CAR-T cell therapy genomic profiling and clinical association study.

External Partners:

• University of Sydney
• Fred Hutchinson Cancer Center

Overview: Our project focuses on developing advanced computational methods and statistical tools for analyzing single-cell multi-omics data in immunological and immunotherapeutic research. Through close collaboration with clinical teams, we aim to understand immune cell heterogeneity and improve CAR-T cell therapy outcomes. Our research utilizes cutting-edge technologies including CITE-seq, CUT&RUN, and scCUT&Tag to profile both transcriptomic and epigenomic landscapes of CAR-T cells from patients and healthy donors.

Motivation: Immunotherapy, particularly CAR-T cell therapy, has emerged as a revolutionary approach in treating various cancers. However, the complexity of immune cell responses and the heterogeneity of patient outcomes present significant challenges in optimizing these treatments. Our research addresses these challenges through:

1. Development of a computational framework specifically designed for processing and analyzing CAR-T cell therapy CITE-seq data
2. Profiling the epigenomic landscape of CAR-T cells to investigate cell type origins post-manufacturing stimulation
3. Identifying genomic markers associated with therapy efficacy and toxicity from both transcriptomic and epigenomic perspectives

We collaborate with multiple research groups at the Fred Hutchinson Cancer Center, including the Turtle Lab and Henikoff Lab, combining expertise in statistics, computational biology, molecular biology, and immunology. This interdisciplinary approach allows us to tackle complex immunological challenges and advance our understanding of immunotherapy responses.

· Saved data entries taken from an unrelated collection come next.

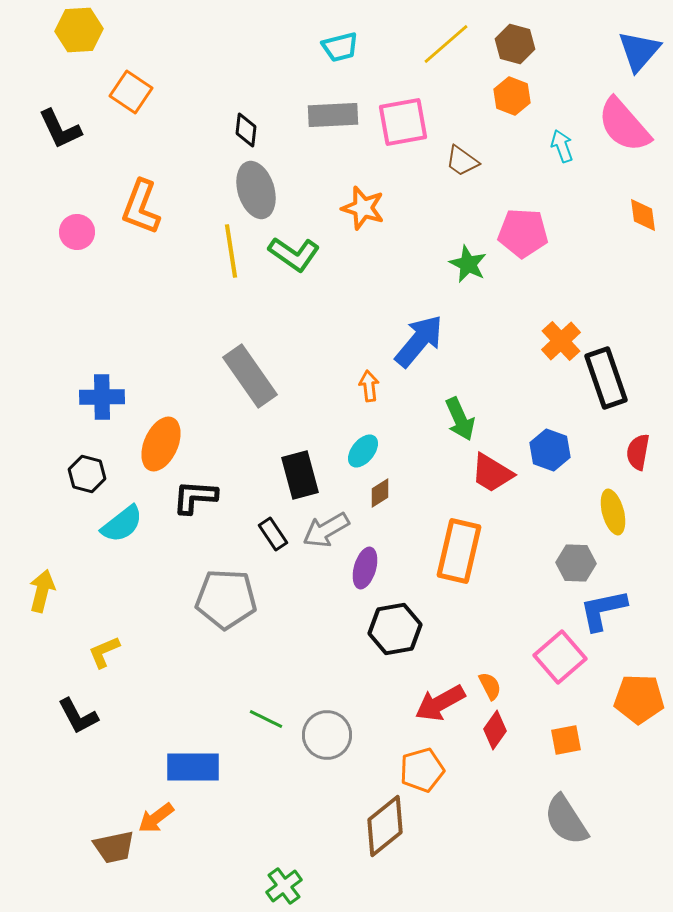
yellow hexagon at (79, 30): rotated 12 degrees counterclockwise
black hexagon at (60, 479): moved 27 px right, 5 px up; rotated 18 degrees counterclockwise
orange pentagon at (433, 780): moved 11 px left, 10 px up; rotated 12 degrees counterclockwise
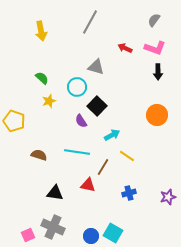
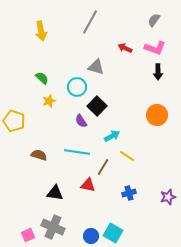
cyan arrow: moved 1 px down
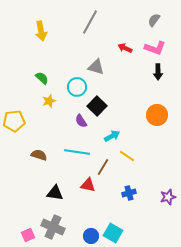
yellow pentagon: rotated 25 degrees counterclockwise
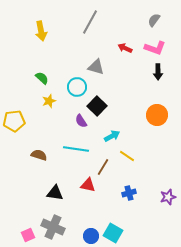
cyan line: moved 1 px left, 3 px up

The project’s success could lead to improved patient stratification, better prediction of treatment outcomes, and more personalized immunotherapy approaches. Long-term goals include developing robust computational tools that can be widely adopted by the immunotherapy research community and ultimately contribute to more effective cancer treatments.

Publications

⁺: co-corresponding author *: co-first author

1. Fiorenza S*, Zheng Y*, Purushe J, Bock T, Sarthy J, Janssens D, Sheih A, Kimble E, Kirchmeier D, Phi T, Gauthier J, Hirayama A, Riddell S, Wu Q, Gottardo R, Maloney D, Yang J, Henikoff S, Turtle C. Histone marks identify novel transcription factors that parse CAR-T subset-of-origin, clinical potential and expansion. Nature Communications. (2024).

2. Fiorenza S, Zheng Y, Sarthy J, Sheih A, Kimble E, Kirchmeier D, Janssens D, Phi T, Gauthier J, Hirayama A, Wu Q, Gottardo R,Riddell S, Maloney D, Henikoff S, Turtle C. Histone Methylation Mark Analyses Distinguish Carts Manufactured from Distinct Sources and Uncover Novel Transcription Factors Associated with In Vivo Function of Carts after Infusion into DLBCL Patients That Are Not Identified By RNA-Seq. Blood. (2023).

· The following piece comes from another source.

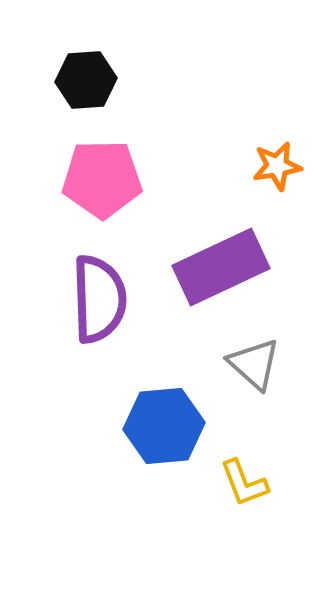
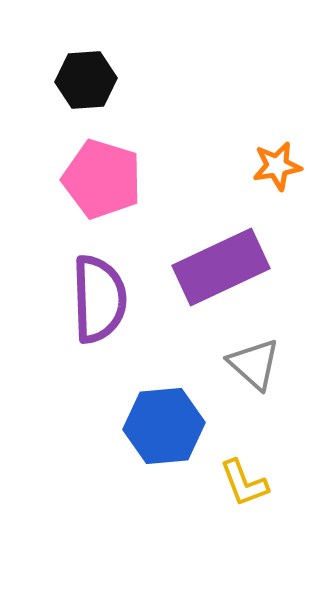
pink pentagon: rotated 18 degrees clockwise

3. Chour, T., Hirayama, A., Zheng, Y., Sheih, A., Zhuang, S., Wilson, A., Wu, V., Gottardo, R., Turtle, C., Gardner, R. and Newell, E. Cellular profiling of leukapheresis and infusion products of patients enrolled in CD19 CAR T cell therapy identifies biomarkers associated with clinical outcomes. Cancer Research, 82(12_Supplement), pp.3910-3910. (2022).

4. Hirayama AV, Zheng Y, Dowling MR, Sheih A, Phi TD, Kirchmeier DR, Chucka AW, Gauthier J, Maloney DG, Gottardo R, Turtle CJ. Long-Term Follow-up and Single-Cell Multiomics Characteristics of Infusion Products in Patients with Chronic Lymphocytic Leukemia Treated with CD19 CAR-T Cells. Blood. (2021).